Love God, not the World
Main Idea: Love God and not the world because God leads to life and the world leads to death
1. What is the world?
the moral and spiritual impulses that determine how people live.
2. What is Love?
3. What does loving God rather than the world look like?
Preachers have the reputation of railing against society’s evils by identifying specific behaviors that are destructive and sinful—things such as drunkenness, addictions, or sexual immorality. While it is true those behaviors are not of God, John’s thinking in this passage strikes at a much deeper level. The three evils he lists are not to be narrowed to three specific vices—as if “the desire of the flesh” was all about illicit sex and pornography—but John insists instead that we question the reigning value system of all of contemporary life at its roots. It is not enough to say that sexual immorality is wrong, or that pride is wrong, or that we must not covet material possessions. While all that is true, they are only symptoms of the much deeper problem of “the world’s” alienation from God. All human values, ethics, and morality that are defined by fallen people are fatally flawed because they are built on false premises about reality.

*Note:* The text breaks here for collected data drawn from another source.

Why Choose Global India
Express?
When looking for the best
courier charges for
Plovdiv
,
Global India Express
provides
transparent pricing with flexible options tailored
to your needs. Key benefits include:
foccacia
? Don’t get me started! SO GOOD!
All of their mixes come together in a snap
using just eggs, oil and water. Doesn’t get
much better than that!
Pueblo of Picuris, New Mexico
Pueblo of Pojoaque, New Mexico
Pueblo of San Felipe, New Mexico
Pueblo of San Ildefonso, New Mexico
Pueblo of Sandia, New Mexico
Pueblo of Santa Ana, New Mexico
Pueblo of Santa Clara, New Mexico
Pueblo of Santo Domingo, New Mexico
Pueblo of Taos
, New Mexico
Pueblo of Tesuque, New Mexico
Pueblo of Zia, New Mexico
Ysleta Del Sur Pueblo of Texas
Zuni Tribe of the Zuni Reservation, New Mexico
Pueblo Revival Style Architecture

People who reject the knowledge that “God is light” reject God’s sovereign prerogative to define the standard of human values and morality. Even if not an atheist at the philosophical level, anyone who rejects God’s rule of life in some aspect of their behavior is to that extent an atheist in practice. The underlying problem is a radical autonomy of the human spirit that insists on being its own god. And the result is each person “doing what is right in their own eyes” (cf. Judg 21:25) in a world that no longer has a uniform basis for law and morality. That is the way of “the world” as John uses the term.